* **TASK DESCRIPTION**
Give back every record below in full and exactly, but without a single image.

* **DATA TO EXAMINE**
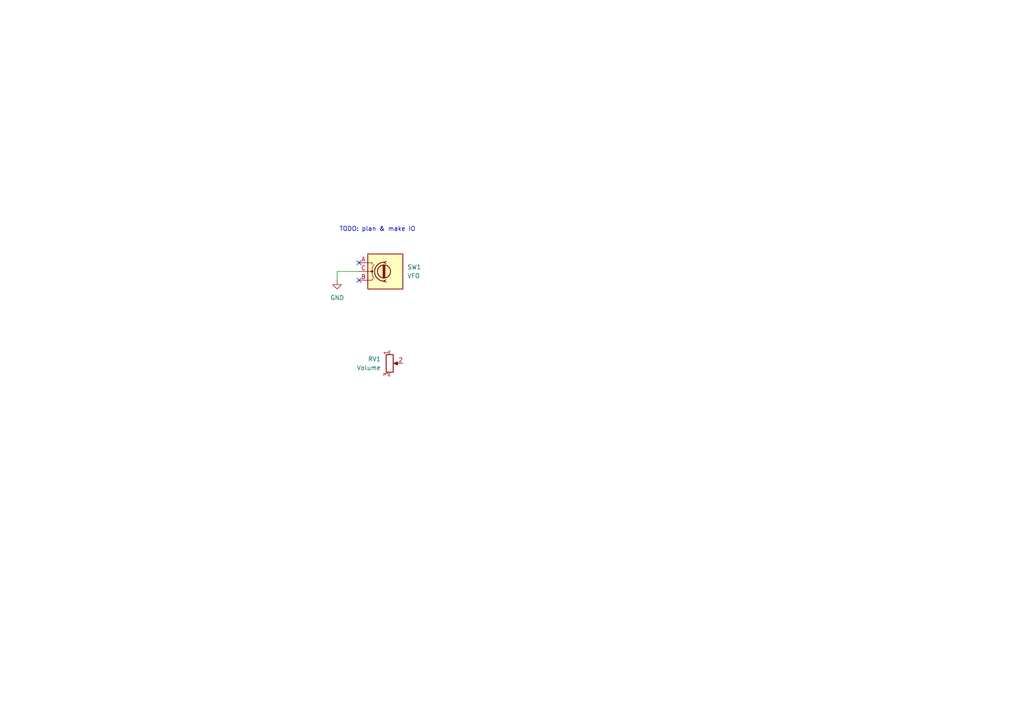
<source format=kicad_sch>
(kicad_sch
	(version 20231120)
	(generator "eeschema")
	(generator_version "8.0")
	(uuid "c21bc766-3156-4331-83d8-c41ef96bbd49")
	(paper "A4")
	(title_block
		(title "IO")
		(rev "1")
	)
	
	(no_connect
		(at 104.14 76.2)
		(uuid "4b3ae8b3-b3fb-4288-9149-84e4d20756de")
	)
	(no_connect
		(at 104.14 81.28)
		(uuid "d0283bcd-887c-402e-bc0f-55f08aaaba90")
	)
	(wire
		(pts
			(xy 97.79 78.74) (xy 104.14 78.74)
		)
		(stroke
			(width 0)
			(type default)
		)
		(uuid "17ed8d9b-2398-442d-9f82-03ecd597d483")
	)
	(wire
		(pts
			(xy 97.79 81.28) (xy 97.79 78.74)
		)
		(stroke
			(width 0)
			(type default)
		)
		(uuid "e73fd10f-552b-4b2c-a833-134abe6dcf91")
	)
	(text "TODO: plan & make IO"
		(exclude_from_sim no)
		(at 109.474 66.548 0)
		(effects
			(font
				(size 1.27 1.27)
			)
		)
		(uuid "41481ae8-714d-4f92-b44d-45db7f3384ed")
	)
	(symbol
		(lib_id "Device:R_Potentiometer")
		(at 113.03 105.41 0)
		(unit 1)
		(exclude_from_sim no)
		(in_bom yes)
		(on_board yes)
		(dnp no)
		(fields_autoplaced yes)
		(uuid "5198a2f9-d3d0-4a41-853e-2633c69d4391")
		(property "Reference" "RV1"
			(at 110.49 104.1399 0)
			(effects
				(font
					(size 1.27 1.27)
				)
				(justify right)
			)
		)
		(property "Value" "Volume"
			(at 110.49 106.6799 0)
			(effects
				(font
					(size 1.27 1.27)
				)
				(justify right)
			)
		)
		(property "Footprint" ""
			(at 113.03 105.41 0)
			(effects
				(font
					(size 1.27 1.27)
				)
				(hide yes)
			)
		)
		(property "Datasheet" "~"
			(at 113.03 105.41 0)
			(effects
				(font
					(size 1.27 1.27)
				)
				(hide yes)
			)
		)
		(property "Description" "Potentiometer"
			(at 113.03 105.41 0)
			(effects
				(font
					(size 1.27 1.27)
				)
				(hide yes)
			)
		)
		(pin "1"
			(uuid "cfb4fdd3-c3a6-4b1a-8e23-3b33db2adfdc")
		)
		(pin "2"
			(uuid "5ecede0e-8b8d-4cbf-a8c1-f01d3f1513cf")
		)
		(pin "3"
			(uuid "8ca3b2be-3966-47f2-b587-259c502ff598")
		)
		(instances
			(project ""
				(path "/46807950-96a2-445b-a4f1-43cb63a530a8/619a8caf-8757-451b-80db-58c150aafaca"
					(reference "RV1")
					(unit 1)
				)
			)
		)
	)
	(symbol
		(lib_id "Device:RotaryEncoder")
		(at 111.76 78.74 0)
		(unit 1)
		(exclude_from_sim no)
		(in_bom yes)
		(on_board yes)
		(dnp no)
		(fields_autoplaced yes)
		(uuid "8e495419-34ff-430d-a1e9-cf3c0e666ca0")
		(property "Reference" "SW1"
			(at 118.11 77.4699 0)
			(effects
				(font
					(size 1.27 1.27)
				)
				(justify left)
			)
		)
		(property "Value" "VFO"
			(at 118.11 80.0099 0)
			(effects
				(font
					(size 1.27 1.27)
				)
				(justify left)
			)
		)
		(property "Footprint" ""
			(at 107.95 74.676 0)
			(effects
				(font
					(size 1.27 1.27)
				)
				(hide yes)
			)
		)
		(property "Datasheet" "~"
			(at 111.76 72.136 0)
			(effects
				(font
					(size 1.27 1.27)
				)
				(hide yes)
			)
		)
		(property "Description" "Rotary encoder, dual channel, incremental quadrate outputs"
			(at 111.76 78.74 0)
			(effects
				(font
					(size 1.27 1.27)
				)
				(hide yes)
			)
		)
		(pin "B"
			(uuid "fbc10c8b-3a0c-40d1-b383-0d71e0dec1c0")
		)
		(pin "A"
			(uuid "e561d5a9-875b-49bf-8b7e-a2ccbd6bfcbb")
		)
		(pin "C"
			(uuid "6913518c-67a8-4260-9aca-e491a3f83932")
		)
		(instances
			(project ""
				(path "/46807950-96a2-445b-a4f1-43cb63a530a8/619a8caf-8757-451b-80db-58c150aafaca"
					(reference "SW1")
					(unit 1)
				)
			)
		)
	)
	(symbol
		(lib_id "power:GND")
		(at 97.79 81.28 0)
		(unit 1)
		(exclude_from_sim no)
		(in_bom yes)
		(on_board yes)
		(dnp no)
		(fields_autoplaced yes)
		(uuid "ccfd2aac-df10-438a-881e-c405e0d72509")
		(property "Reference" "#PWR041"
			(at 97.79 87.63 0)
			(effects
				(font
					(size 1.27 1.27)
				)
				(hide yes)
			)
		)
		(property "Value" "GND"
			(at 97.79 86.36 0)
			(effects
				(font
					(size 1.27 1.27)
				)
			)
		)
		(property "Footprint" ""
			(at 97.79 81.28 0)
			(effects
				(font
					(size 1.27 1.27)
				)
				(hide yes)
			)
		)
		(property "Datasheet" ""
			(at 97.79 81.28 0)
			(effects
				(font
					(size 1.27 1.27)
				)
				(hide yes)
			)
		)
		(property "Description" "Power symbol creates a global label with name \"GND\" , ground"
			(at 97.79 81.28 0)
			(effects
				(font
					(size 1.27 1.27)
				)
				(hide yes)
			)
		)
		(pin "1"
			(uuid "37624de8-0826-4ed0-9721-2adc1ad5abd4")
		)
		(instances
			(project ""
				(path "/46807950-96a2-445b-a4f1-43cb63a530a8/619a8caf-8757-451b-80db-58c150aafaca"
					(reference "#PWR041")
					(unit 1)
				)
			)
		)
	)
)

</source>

* **RESULT FOR THIS EXERCISE**
<source format=kicad_sch>
(kicad_sch
	(version 20231120)
	(generator "eeschema")
	(generator_version "8.0")
	(uuid "c21bc766-3156-4331-83d8-c41ef96bbd49")
	(paper "A4")
	(title_block
		(title "IO")
		(rev "1")
	)
	
	(no_connect
		(at 104.14 76.2)
		(uuid "4b3ae8b3-b3fb-4288-9149-84e4d20756de")
	)
	(no_connect
		(at 104.14 81.28)
		(uuid "d0283bcd-887c-402e-bc0f-55f08aaaba90")
	)
	(wire
		(pts
			(xy 97.79 78.74) (xy 104.14 78.74)
		)
		(stroke
			(width 0)
			(type default)
		)
		(uuid "17ed8d9b-2398-442d-9f82-03ecd597d483")
	)
	(wire
		(pts
			(xy 97.79 81.28) (xy 97.79 78.74)
		)
		(stroke
			(width 0)
			(type default)
		)
		(uuid "e73fd10f-552b-4b2c-a833-134abe6dcf91")
	)
	(text "TODO: plan & make IO"
		(exclude_from_sim no)
		(at 109.474 66.548 0)
		(effects
			(font
				(size 1.27 1.27)
			)
		)
		(uuid "41481ae8-714d-4f92-b44d-45db7f3384ed")
	)
	(symbol
		(lib_id "Device:R_Potentiometer")
		(at 113.03 105.41 0)
		(unit 1)
		(exclude_from_sim no)
		(in_bom yes)
		(on_board yes)
		(dnp no)
		(fields_autoplaced yes)
		(uuid "5198a2f9-d3d0-4a41-853e-2633c69d4391")
		(property "Reference" "RV1"
			(at 110.49 104.1399 0)
			(effects
				(font
					(size 1.27 1.27)
				)
				(justify right)
			)
		)
		(property "Value" "Volume"
			(at 110.49 106.6799 0)
			(effects
				(font
					(size 1.27 1.27)
				)
				(justify right)
			)
		)
		(property "Footprint" ""
			(at 113.03 105.41 0)
			(effects
				(font
					(size 1.27 1.27)
				)
				(hide yes)
			)
		)
		(property "Datasheet" "~"
			(at 113.03 105.41 0)
			(effects
				(font
					(size 1.27 1.27)
				)
				(hide yes)
			)
		)
		(property "Description" "Potentiometer"
			(at 113.03 105.41 0)
			(effects
				(font
					(size 1.27 1.27)
				)
				(hide yes)
			)
		)
		(pin "1"
			(uuid "cfb4fdd3-c3a6-4b1a-8e23-3b33db2adfdc")
		)
		(pin "2"
			(uuid "5ecede0e-8b8d-4cbf-a8c1-f01d3f1513cf")
		)
		(pin "3"
			(uuid "8ca3b2be-3966-47f2-b587-259c502ff598")
		)
		(instances
			(project ""
				(path "/46807950-96a2-445b-a4f1-43cb63a530a8/619a8caf-8757-451b-80db-58c150aafaca"
					(reference "RV1")
					(unit 1)
				)
			)
		)
	)
	(symbol
		(lib_id "Device:RotaryEncoder")
		(at 111.76 78.74 0)
		(unit 1)
		(exclude_from_sim no)
		(in_bom yes)
		(on_board yes)
		(dnp no)
		(fields_autoplaced yes)
		(uuid "8e495419-34ff-430d-a1e9-cf3c0e666ca0")
		(property "Reference" "SW1"
			(at 118.11 77.4699 0)
			(effects
				(font
					(size 1.27 1.27)
				)
				(justify left)
			)
		)
		(property "Value" "VFO"
			(at 118.11 80.0099 0)
			(effects
				(font
					(size 1.27 1.27)
				)
				(justify left)
			)
		)
		(property "Footprint" ""
			(at 107.95 74.676 0)
			(effects
				(font
					(size 1.27 1.27)
				)
				(hide yes)
			)
		)
		(property "Datasheet" "~"
			(at 111.76 72.136 0)
			(effects
				(font
					(size 1.27 1.27)
				)
				(hide yes)
			)
		)
		(property "Description" "Rotary encoder, dual channel, incremental quadrate outputs"
			(at 111.76 78.74 0)
			(effects
				(font
					(size 1.27 1.27)
				)
				(hide yes)
			)
		)
		(pin "B"
			(uuid "fbc10c8b-3a0c-40d1-b383-0d71e0dec1c0")
		)
		(pin "A"
			(uuid "e561d5a9-875b-49bf-8b7e-a2ccbd6bfcbb")
		)
		(pin "C"
			(uuid "6913518c-67a8-4260-9aca-e491a3f83932")
		)
		(instances
			(project ""
				(path "/46807950-96a2-445b-a4f1-43cb63a530a8/619a8caf-8757-451b-80db-58c150aafaca"
					(reference "SW1")
					(unit 1)
				)
			)
		)
	)
	(symbol
		(lib_id "power:GND")
		(at 97.79 81.28 0)
		(unit 1)
		(exclude_from_sim no)
		(in_bom yes)
		(on_board yes)
		(dnp no)
		(fields_autoplaced yes)
		(uuid "ccfd2aac-df10-438a-881e-c405e0d72509")
		(property "Reference" "#PWR041"
			(at 97.79 87.63 0)
			(effects
				(font
					(size 1.27 1.27)
				)
				(hide yes)
			)
		)
		(property "Value" "GND"
			(at 97.79 86.36 0)
			(effects
				(font
					(size 1.27 1.27)
				)
			)
		)
		(property "Footprint" ""
			(at 97.79 81.28 0)
			(effects
				(font
					(size 1.27 1.27)
				)
				(hide yes)
			)
		)
		(property "Datasheet" ""
			(at 97.79 81.28 0)
			(effects
				(font
					(size 1.27 1.27)
				)
				(hide yes)
			)
		)
		(property "Description" "Power symbol creates a global label with name \"GND\" , ground"
			(at 97.79 81.28 0)
			(effects
				(font
					(size 1.27 1.27)
				)
				(hide yes)
			)
		)
		(pin "1"
			(uuid "37624de8-0826-4ed0-9721-2adc1ad5abd4")
		)
		(instances
			(project ""
				(path "/46807950-96a2-445b-a4f1-43cb63a530a8/619a8caf-8757-451b-80db-58c150aafaca"
					(reference "#PWR041")
					(unit 1)
				)
			)
		)
	)
)

</source>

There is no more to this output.